I dati Istat sul mercato del lavoro nel 2025 confermano i già noti gravi squilibri di genere, generazionali e territoriali che penalizzano le donne, i giovani e i territori del sud del Paese.
Infatti dietro il dato positivo dell’aumento medio di 185 mila occupati, della riduzione di 88 mila disoccupati e del calo di 58 mila inattivi si cela una realtà in cui le ombre prevalgono sulle luci, rivelando la condizione di un Paese e di un sistema produttivo tutt’altro che in buona salute.
Infatti le medie, come si sa, non danno conto di differenze dietro cui si possono nascondere ingiustizie e discriminazioni.
Guardando dentro i dati si scopre che l’aumento dell’occupazione è dovuto totalmente ai tantissimi anziani che di fronte alle restrizioni introdotte alla possibilità di andare in pensione sono costretti ad allungare la vita lavorativa togliendo posti di lavoro ai giovani.

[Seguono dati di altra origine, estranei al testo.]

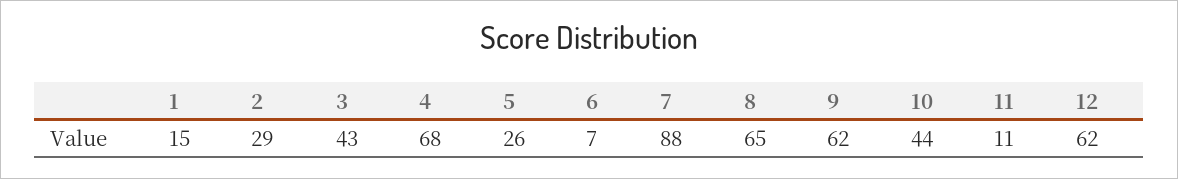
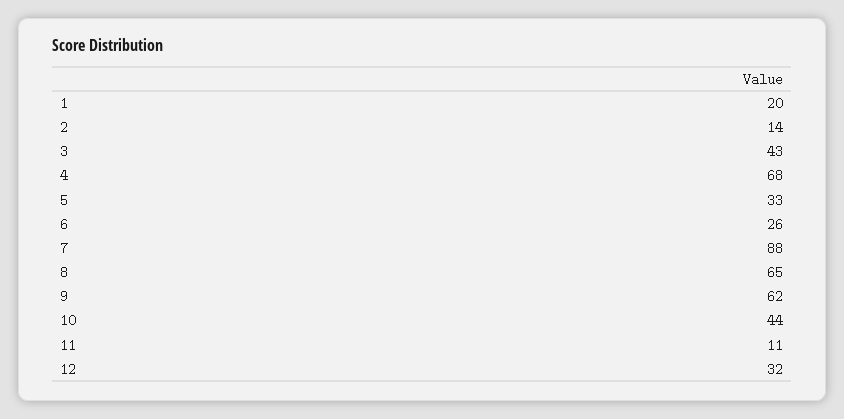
  {
-   "1": 15,
+   "1": 20,
-   "2": 29,
+   "2": 14,
    "3": 43,
    "4": 68,
-   "5": 26,
+   "5": 33,
-   "6": 7,
+   "6": 26,
    "7": 88,
    "8": 65,
    "9": 62,
    "10": 44,
    "11": 11,
-   "12": 62
+   "12": 32
  }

I dati parlano chiaro: nell’anno gli occupati over 50 sono aumentati di 409 mila unità mentre i lavoratori e le lavoratrici tra i 35-49 anni sono diminuite/i di 115 mila unità e tra i 15 e 34 anni la diminuzione è stata di 109 mila posizioni.
Per quanto riguarda gli inattivi non va meglio: diminuiscono sì di 174 mila unità tra gli over 50, ma aumentano di 166 mila tra i 15 e i 34 anni. È l’ennesima conferma che il nostro è un sistema produttivo ed economico che respinge i giovani impedendo loro l’ingresso nel mondo del lavoro e condannandoli alla disoccupazione o ad emigrare.
Né va meglio se si considerano le differenze a livello di genere e territoriale; nel quarto trimestre dell’anno il tasso di occupazione si è attestato al 62,4% medio, ma tra gli uomini è al 70,9 mentre tra le donne è al 53,8, ben 17 punti di differenza!
Ma è il sud che continua ad essere più penalizzato,sia per l’insieme dell’occupazione in generale che soprattutto per quanto riguarda le donne. Sono 19 e mezzo i punti in meno che dividono il mezzogiorno dal settentrione per quanto riguarda il tasso di occupazione, 50% contro 69,5; per le donne del sud la situazione è ancora più grave: le occupate sono il 38,6% mentre nel nord sono il 62,7%, una differenza del 24%.
Non se la passano meglio i giovani tra i 15 e i 34 anni per i quali il tasso di occupazione è al 43,2%.
Dati gravissimi, come si vede, che si aggiungono alle condizioni di precarietà e ai salari da fame cui sono condannati milioni di lavoratrici e lavoratori in gran parte giovani e donne occupati, spesso, in settori in cui sfruttamento e assenza di tutele e diritti sono la norma.
Lo ripetiamo sempre: rilanciare le lotte contro la precarietà, per aumenti salariali per tutte e tutti, a partire dall’introduzione di un salario minimo legale di almeno 12 euro all’ora è una scelta indispensabile per contrastare le politiche neoliberiste che hanno prodotto queste ingiustizie e discriminazioni; è anche la strada obbligata per ricostruire l’unità della classe e i rapporti di forze per riconquistare i diritti.